NATIONS (Reuters) – The United States and China have struck a tentative deal on a draft U.N. Security Council resolution condemning North Korea for its December rocket launch, U.N. diplomats said on Friday, and Russia predicted it would be approved by the council.
The resolution would not impose new sanctions, but would call for expanding existing U.N. sanctions measures against Pyongyang, the envoys said on condition of anonymity.
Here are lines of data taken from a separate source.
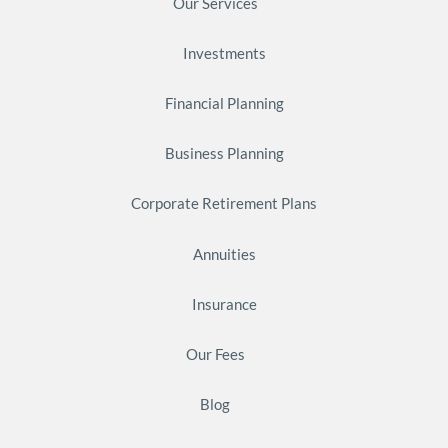
Our Services
Investments
Financial Planning
Business Planning
Corporate Retirement Plans
Annuities
Insurance
Our Fees
Blog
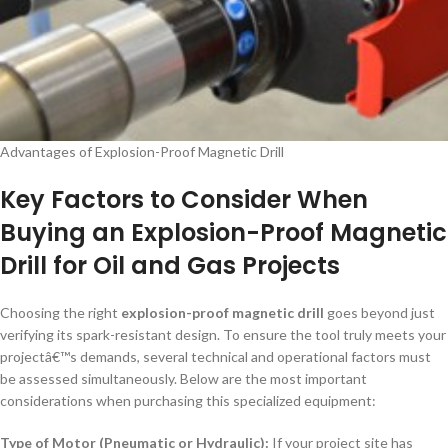
Advantages of Explosion-Proof Magnetic Drill
Key Factors to Consider When
Buying an Explosion-Proof Magnetic
Drill for Oil and Gas Projects
Choosing the right
explosion-proof magnetic drill
goes beyond just
verifying its spark-resistant design. To ensure the tool truly meets your
projectâ€™s demands, several technical and operational factors must
be assessed simultaneously. Below are the most important
considerations when purchasing this specialized equipment:
Type of Motor (Pneumatic or Hydraulic):
If your project site has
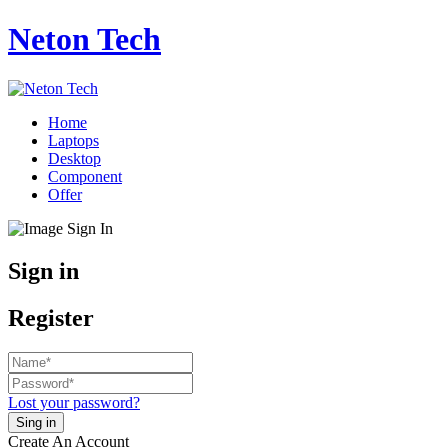
Neton Tech
Home
Laptops
Desktop
Component
Offer
Sign in
Register
Lost your password?
Create An Account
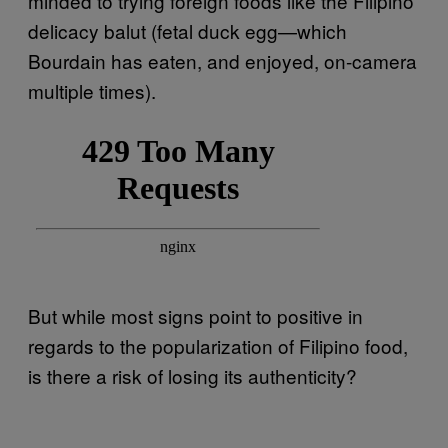
minded to trying foreign foods like the Filipino
delicacy balut (fetal duck egg—which
Bourdain has eaten, and enjoyed, on-camera
multiple times).
But while most signs point to positive in
regards to the popularization of Filipino food,
is there a risk of losing its authenticity?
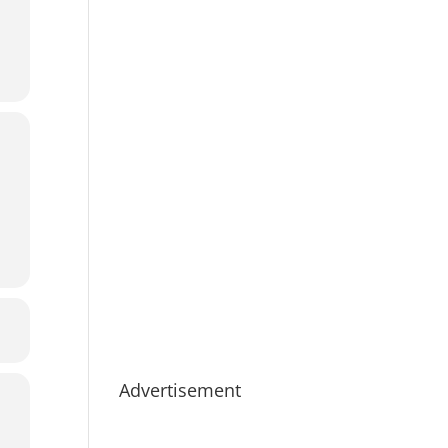
Advertisement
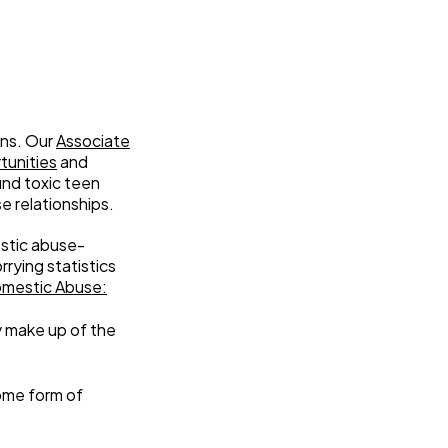
ons. Our
Associate
tunities
and
und toxic teen
e relationships.
estic abuse-
rying statistics
omestic Abuse:
y make up of the
some form of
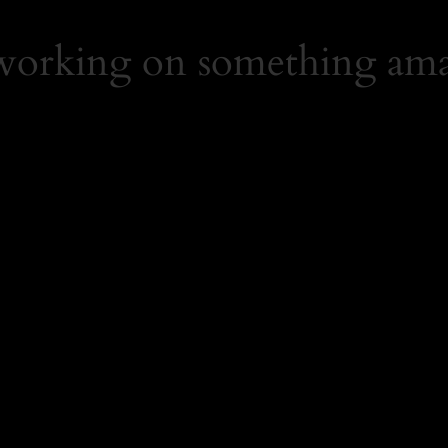
 working on something ama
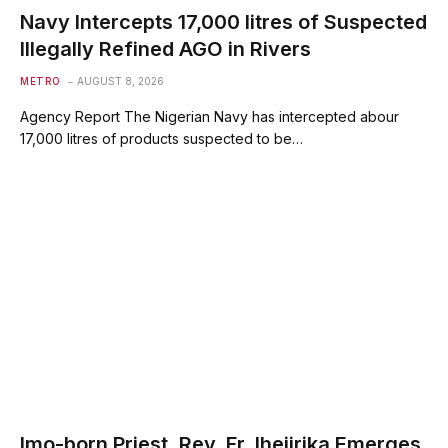
Navy Intercepts 17,000 litres of Suspected
Illegally Refined AGO in Rivers
METRO
AUGUST 8, 2026
Agency Report The Nigerian Navy has intercepted abour
17,000 litres of products suspected to be…
Imo-born Priest, Rev. Fr. Ihejirika Emerges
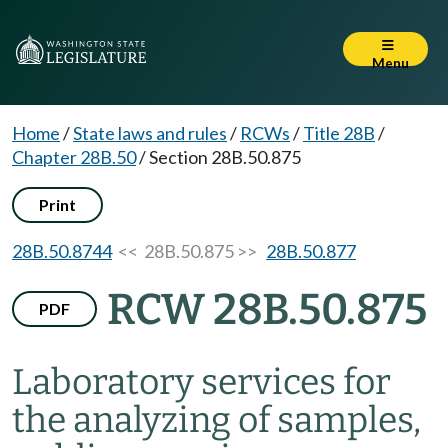
Menu
Home
/
State laws and rules
/
RCWs
/
Title 28B
/
Chapter 28B.50
/
Section 28B.50.875
Print
28B.50.8744
<< 28B.50.875 >>
28B.50.877
RCW 28B.50.875
PDF
Laboratory services for
the analyzing of samples,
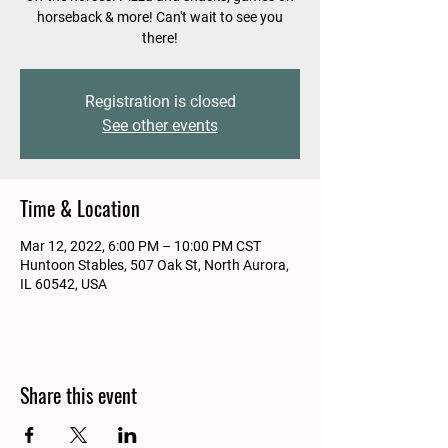
horseback & more! Can't wait to see you
there!
Registration is closed
See other events
Time & Location
Mar 12, 2022, 6:00 PM – 10:00 PM CST
Huntoon Stables, 507 Oak St, North Aurora,
IL 60542, USA
Share this event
They added that China’s support for the move would be a significant diplomatic blow to Pyongyang.
The 15-nation council could adopt the compromise resolution next week, they said.
Russian U.N. Ambassador Vitaly Churkin confirmed the diplomats’ comments in remarks quoted by the Russian state-run RIA Novosti news agency, saying that adoption was likely early next week.
“I expect we will support it,” RIA quoted Churkin as saying. “I don’t expect that the U.N. Security Council members will have any serious problems (with the resolution).”
“Our position is that the North Korean rocket launch is a violation of a U.N. Security Council resolution, so the council should react,” he said.
South Korean Ambassador Kim Sook told reporters that the draft might take a few days to reach the council.
The United States had wanted to punish North Korea with a U.N. Security Council resolution that imposed new sanctions against Pyongyang, but Beijing rejected that option.
Beijing had wanted the council to merely issue a statement calling for the council’s North Korea sanctions committee to expand the existing U.N. blacklists, diplomats said.
The tentative deal, they said, was that Washington would forgo the idea of immediate new sanctions, while Beijing would accept the idea of a resolution instead of a statement, which makes the rebuke more forceful.
Assuming the North Korea sanctions committee agrees to expand existing measures, the resolution will ultimately lead to more stringent sanctions against Pyongyang.
“It might not be much but the Chinese move is significant,” a council diplomat said. “The prospect of a (new) nuclear test might have been a game changer (for China).”
After North Korea’s April 2012 rocket launch, the council passed a so-called “presidential statement” that condemned the move and urged the North Korea sanctions committee to tighten the existing U.N. sanctions regime.
The sanctions committee then blacklisted additional North Korean firms and broadened a list of items Pyongyang was banned from importing.
Washington was determined not to use the same formula as last year, so it insisted that the council adopt a resolution, not a presidential statement as China had wanted.
China is the North’s only major diplomatic ally, though it agreed to U.N. sanctions against Pyongyang in the wake of North Korea’s 2006 and 2009 nuclear tests.
North Korea is already banned under Security Council resolutions from developing nuclear and missile technology but has been working steadily on its nuclear test site, possibly in preparation for a third nuclear test, satellite images show.
December’s successful long-range rocket launch, the first to put a satellite in orbit, was a coup for North Korea’s young leader Kim Jong-un.
It raised tensions in East Asia at the same time as Japan and South Korea elected new leaders. Washington wants them to mend relations after a dispute over an island claimed by both countries.